Kem: Unfortunately, private sector corporate efforts have almost exclusively focused on electric vehicle (EV) batteries for automotive purposes, and mostly U.S. final assembly of EV battery packs and limited U.S. up-the-chain supply efforts. That is why ABF can make a tremendous difference in the nation’s manufacturing efforts. Additionally, we are confident that this effort to support ‘specialized and small markets’ (like non-heavy-duty vehicles, agricultural, mining and military applications) will result in significant gains for the U.S. as domestic electrification efforts over the next five years are expected to dramatically increase demand from U.S. firms at a CAGR (compound annual growth rate) of 28.0% from 29 GWh in 2020, to 1,151 GWh in 2035.

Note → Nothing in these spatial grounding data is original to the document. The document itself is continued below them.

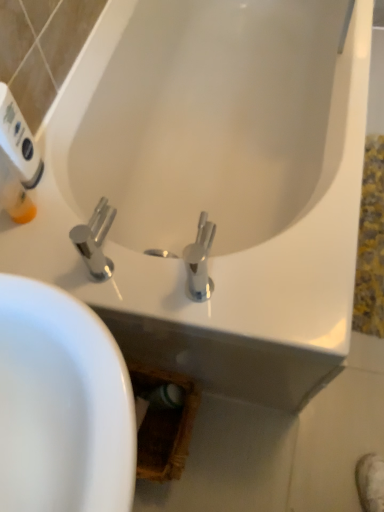
Where is `polished chrome faucet at center`? This screenshot has width=384, height=512. polished chrome faucet at center is located at coordinates (95, 240).

This screenshot has height=512, width=384. What do you see at coordinates (95, 240) in the screenshot?
I see `polished chrome faucet at center` at bounding box center [95, 240].

Describe the element at coordinates (18, 141) in the screenshot. I see `white plastic hand dryer at upper left` at that location.

In order to face white plastic hand dryer at upper left, should I rotate leftwards or rightwards?

To align with it, rotate left about 21.779°.

Where is `white plastic hand dryer at upper left`? The height and width of the screenshot is (512, 384). white plastic hand dryer at upper left is located at coordinates (18, 141).

Measure the distance between white plastic hand dryer at upper left and camera.

white plastic hand dryer at upper left is 27.40 inches from camera.

Identify the location of polished chrome faucet at center. (95, 240).

Would you say polished chrome faucet at center is to the left or to the right of white plastic hand dryer at upper left in the picture?

Based on their positions, polished chrome faucet at center is located to the right of white plastic hand dryer at upper left.

Considering the positions of objects polished chrome faucet at center and white plastic hand dryer at upper left in the image provided, who is behind, polished chrome faucet at center or white plastic hand dryer at upper left?

white plastic hand dryer at upper left is more distant.

Which is more distant, (86, 231) or (6, 119)?

The point (6, 119) is more distant.

From the image's perspective, is polished chrome faucet at center beneath white plastic hand dryer at upper left?

Yes.

From a real-world perspective, is polished chrome faucet at center positioned above or below white plastic hand dryer at upper left?

polished chrome faucet at center is situated lower than white plastic hand dryer at upper left in the real world.

Which of these two, polished chrome faucet at center or white plastic hand dryer at upper left, is thinner?

white plastic hand dryer at upper left.

Which of these two, polished chrome faucet at center or white plastic hand dryer at upper left, stands taller?

With more height is white plastic hand dryer at upper left.

Consider the image. Considering the sizes of polished chrome faucet at center and white plastic hand dryer at upper left in the image, is polished chrome faucet at center bigger or smaller than white plastic hand dryer at upper left?

Clearly, polished chrome faucet at center is larger in size than white plastic hand dryer at upper left.

Is polished chrome faucet at center positioned beyond the bounds of white plastic hand dryer at upper left?

Yes, polished chrome faucet at center is outside of white plastic hand dryer at upper left.

Is there a large distance between polished chrome faucet at center and white plastic hand dryer at upper left?

That's not correct — polished chrome faucet at center is a little close to white plastic hand dryer at upper left.

Could you tell me if polished chrome faucet at center is facing white plastic hand dryer at upper left?

No, polished chrome faucet at center is not oriented towards white plastic hand dryer at upper left.

How far apart are polished chrome faucet at center and white plastic hand dryer at upper left?

They are 7.50 inches apart.

The height and width of the screenshot is (512, 384). What are the coordinates of `tap below the white plastic hand dryer at upper left (from a real-world perspective)` in the screenshot? It's located at pyautogui.click(x=95, y=240).

Does white plastic hand dryer at upper left appear on the right side of polished chrome faucet at center?

In fact, white plastic hand dryer at upper left is to the left of polished chrome faucet at center.

Considering their positions, is white plastic hand dryer at upper left located in front of or behind polished chrome faucet at center?

In the image, white plastic hand dryer at upper left appears behind polished chrome faucet at center.

Is point (4, 94) in front of point (94, 259)?

Yes, it is in front of point (94, 259).

From the image's perspective, which object appears higher, white plastic hand dryer at upper left or polished chrome faucet at center?

white plastic hand dryer at upper left.

From a real-world perspective, which is physically above, white plastic hand dryer at upper left or polished chrome faucet at center?

From a 3D spatial view, white plastic hand dryer at upper left is above.

Looking at their sizes, would you say white plastic hand dryer at upper left is wider or thinner than polished chrome faucet at center?

Clearly, white plastic hand dryer at upper left has less width compared to polished chrome faucet at center.

Does white plastic hand dryer at upper left have a lesser height compared to polished chrome faucet at center?

No.

Considering the sizes of objects white plastic hand dryer at upper left and polished chrome faucet at center in the image provided, who is smaller, white plastic hand dryer at upper left or polished chrome faucet at center?

Smaller between the two is white plastic hand dryer at upper left.

Can we say white plastic hand dryer at upper left lies outside polished chrome faucet at center?

Absolutely, white plastic hand dryer at upper left is external to polished chrome faucet at center.

Are white plastic hand dryer at upper left and polished chrome faucet at center located far from each other?

No, there isn't a large distance between white plastic hand dryer at upper left and polished chrome faucet at center.

Does white plastic hand dryer at upper left turn towards polished chrome faucet at center?

No, white plastic hand dryer at upper left is not aimed at polished chrome faucet at center.

How different are the orientations of white plastic hand dryer at upper left and polished chrome faucet at center in degrees?

The angular difference between white plastic hand dryer at upper left and polished chrome faucet at center is 90 degrees.

Identify the location of hand dryer lying on the left of polished chrome faucet at center. (18, 141).

The height and width of the screenshot is (512, 384). Identify the location of tap lying below the white plastic hand dryer at upper left (from the image's perspective). (95, 240).

Find the location of a particular element. The width and height of the screenshot is (384, 512). hand dryer on the left of the polished chrome faucet at center is located at coordinates (18, 141).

POWER: Can you give me an update on raw material sourcing and next steps for ABF?

Kem: ABF has been working with North American suppliers for both future key materials supply and critical bulk minerals, and has signed alliance agreements or MOUs (memorandums of understanding) with several suppliers in the U.S. or Canada. ABF is also in conversation with many North American suppliers for cathode/anode materials, separators, electrolytes and cell enclosures to further secure the materials supply.

POWER: Can you speak to plans for ABF’s recycling process?

Kem: In cooperation with Pima County, we anticipate the development of a Nevada Technology Corp. battery recycling center on or adjacent to our property. ABF is also partnering with a couple of U.S. recycling partners to directly recycle manufacturing scraps and recover the cathode and anode materials that can be used in cell manufacturing.